Futu's Fintech Gambit in a Competitive Brokerage Race
In the hyper-competitive fintech brokerage space, speed to market is a critical differentiator. Futu's announcement that its Futubull and Moomoo platforms would support the new Nasdaq options on day one is a clear strategic play to attract and retain sophisticated, active traders. While other major brokers like Interactive Brokers were also prepared for the launch, Futu's aggressive marketing, including a celebratory livestream with Nasdaq executives, underscores its ambition to be seen as a leader in derivatives trading.
This push aligns with the firm's explosive growth in this segment. In 2025, overall U.S. stock options trading volume on the Futu platform surged 86% year-on-year, demonstrating a massive global appetite. By being an early adopter, the company caters directly to this user base, which increasingly demands advanced tools and immediate access to new products.
To support traders navigating this more complex environment, Futu highlights its suite of built-in tools. The platform's 'Options Chain' provides real-time data on premiums, volume, and key risk metrics known as 'the Greeks,' while an 'Options Price Calculator' allows users to model potential price changes. These tools are becoming essential, not just value-added features, as the pace of trading accelerates.
Jeff Shi, Regional Director at Futu Securities, pointed to investor behavior during recent downturns as evidence of this trend. "On October 10 last year, when U.S. stocks experienced a sharp decline, the Futubull platform recorded its all-time highest options trading volume in the Hong Kong market," Shi stated. "This shows that, rather than retreating in the face of market fluctuations, investors are actively using options to manage risk proactively."
Navigating the Risks: Regulators and Brokers on High Alert
While the new expirations offer significant opportunities, they were not introduced without scrutiny. During the SEC's public comment period, concerns were raised about the potential for increased market risk and the operational strain on broker-dealers. Industry groups like the Securities Industry and Financial Markets Association (SIFMA) supported the proposal but recommended a cautious, limited rollout to allow firms time to adapt their risk management systems.

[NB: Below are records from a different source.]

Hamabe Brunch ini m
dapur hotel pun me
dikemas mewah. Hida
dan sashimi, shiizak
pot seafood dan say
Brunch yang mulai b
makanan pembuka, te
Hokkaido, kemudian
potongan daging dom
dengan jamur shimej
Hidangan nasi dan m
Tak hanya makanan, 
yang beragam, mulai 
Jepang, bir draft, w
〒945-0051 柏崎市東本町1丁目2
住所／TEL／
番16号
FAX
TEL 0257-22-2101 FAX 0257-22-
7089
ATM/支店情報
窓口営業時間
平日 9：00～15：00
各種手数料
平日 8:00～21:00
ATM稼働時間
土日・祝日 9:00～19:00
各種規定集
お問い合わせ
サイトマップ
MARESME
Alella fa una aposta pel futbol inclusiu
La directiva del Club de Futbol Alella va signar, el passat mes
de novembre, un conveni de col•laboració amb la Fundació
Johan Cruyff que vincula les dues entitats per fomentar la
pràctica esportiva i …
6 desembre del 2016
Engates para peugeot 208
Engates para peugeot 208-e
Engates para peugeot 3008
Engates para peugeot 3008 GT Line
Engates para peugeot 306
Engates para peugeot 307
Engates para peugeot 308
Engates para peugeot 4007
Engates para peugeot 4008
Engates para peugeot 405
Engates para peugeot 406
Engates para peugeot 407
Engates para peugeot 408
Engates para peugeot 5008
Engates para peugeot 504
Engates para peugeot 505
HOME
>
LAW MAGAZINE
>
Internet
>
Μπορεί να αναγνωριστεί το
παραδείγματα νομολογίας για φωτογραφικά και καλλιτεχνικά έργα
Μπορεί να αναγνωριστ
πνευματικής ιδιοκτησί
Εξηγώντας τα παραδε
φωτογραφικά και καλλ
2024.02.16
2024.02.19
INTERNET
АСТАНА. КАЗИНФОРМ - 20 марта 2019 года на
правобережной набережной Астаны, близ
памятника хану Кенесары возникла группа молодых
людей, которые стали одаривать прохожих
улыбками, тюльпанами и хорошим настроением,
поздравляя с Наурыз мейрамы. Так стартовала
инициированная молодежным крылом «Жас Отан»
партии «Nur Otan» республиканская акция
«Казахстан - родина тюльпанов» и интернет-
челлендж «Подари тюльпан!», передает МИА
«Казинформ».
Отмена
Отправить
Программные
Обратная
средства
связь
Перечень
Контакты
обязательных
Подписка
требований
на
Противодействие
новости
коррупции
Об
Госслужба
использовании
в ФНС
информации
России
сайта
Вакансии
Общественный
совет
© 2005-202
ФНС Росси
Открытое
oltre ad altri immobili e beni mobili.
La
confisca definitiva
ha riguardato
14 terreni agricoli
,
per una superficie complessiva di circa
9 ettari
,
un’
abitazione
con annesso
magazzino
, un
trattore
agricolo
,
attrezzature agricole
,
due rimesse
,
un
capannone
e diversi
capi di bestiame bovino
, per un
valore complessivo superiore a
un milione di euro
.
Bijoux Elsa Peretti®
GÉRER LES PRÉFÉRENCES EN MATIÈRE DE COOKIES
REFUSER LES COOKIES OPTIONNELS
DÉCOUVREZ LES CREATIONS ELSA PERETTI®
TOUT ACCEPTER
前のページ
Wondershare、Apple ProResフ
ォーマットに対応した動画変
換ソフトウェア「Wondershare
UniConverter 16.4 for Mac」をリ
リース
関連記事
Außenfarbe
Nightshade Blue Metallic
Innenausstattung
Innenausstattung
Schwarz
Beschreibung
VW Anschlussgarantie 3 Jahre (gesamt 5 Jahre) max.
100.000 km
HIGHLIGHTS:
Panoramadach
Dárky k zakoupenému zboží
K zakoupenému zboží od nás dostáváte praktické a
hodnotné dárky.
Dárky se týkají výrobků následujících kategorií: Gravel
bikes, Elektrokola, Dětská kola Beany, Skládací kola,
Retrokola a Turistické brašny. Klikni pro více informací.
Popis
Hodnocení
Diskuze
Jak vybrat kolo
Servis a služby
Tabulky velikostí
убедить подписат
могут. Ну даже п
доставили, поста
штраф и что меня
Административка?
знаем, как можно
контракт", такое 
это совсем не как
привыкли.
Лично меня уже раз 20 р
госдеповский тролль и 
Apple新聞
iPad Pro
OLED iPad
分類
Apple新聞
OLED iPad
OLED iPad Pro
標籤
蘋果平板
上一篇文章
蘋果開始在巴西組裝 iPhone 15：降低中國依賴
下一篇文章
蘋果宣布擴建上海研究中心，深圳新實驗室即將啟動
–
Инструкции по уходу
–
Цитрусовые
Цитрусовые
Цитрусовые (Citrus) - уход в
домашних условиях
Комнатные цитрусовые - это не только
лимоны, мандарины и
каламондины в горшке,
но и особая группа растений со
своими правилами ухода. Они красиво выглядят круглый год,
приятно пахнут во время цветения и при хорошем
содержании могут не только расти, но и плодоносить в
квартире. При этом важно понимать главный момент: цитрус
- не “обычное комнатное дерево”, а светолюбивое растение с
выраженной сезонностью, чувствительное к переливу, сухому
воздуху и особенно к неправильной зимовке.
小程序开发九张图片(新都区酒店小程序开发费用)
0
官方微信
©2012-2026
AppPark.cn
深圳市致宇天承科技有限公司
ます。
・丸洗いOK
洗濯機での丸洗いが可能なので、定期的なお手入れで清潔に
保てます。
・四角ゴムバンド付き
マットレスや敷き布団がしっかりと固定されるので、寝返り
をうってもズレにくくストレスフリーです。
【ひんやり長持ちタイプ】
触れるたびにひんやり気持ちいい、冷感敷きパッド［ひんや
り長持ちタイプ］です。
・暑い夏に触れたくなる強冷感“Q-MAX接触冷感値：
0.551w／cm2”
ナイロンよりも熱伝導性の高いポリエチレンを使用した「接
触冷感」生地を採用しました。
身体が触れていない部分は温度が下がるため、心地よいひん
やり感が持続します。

Key concerns include the potential for increased "pin risk," where a stock's price closes exactly at an option's strike price, creating uncertainty and potential losses for traders. The increased frequency of expirations also places a heavier burden on brokerage back-office and middle-office teams, who must now process settlements and assignments three times a week for these securities.
Regulators and Nasdaq have countered that the stringent eligibility criteria for the underlying stocks, combined with existing market surveillance programs, provide a robust framework for managing these risks. They argue that more frequent expirations can actually improve the market by providing more precise hedging tools and potentially lowering the cost of portfolio protection. However, the onus remains on both brokers to maintain robust systems and on individual traders to fully understand the heightened risks of rapid time decay and volatility that accompany short-term options. The new era of options trading is here, and it demands a higher level of diligence from all participants.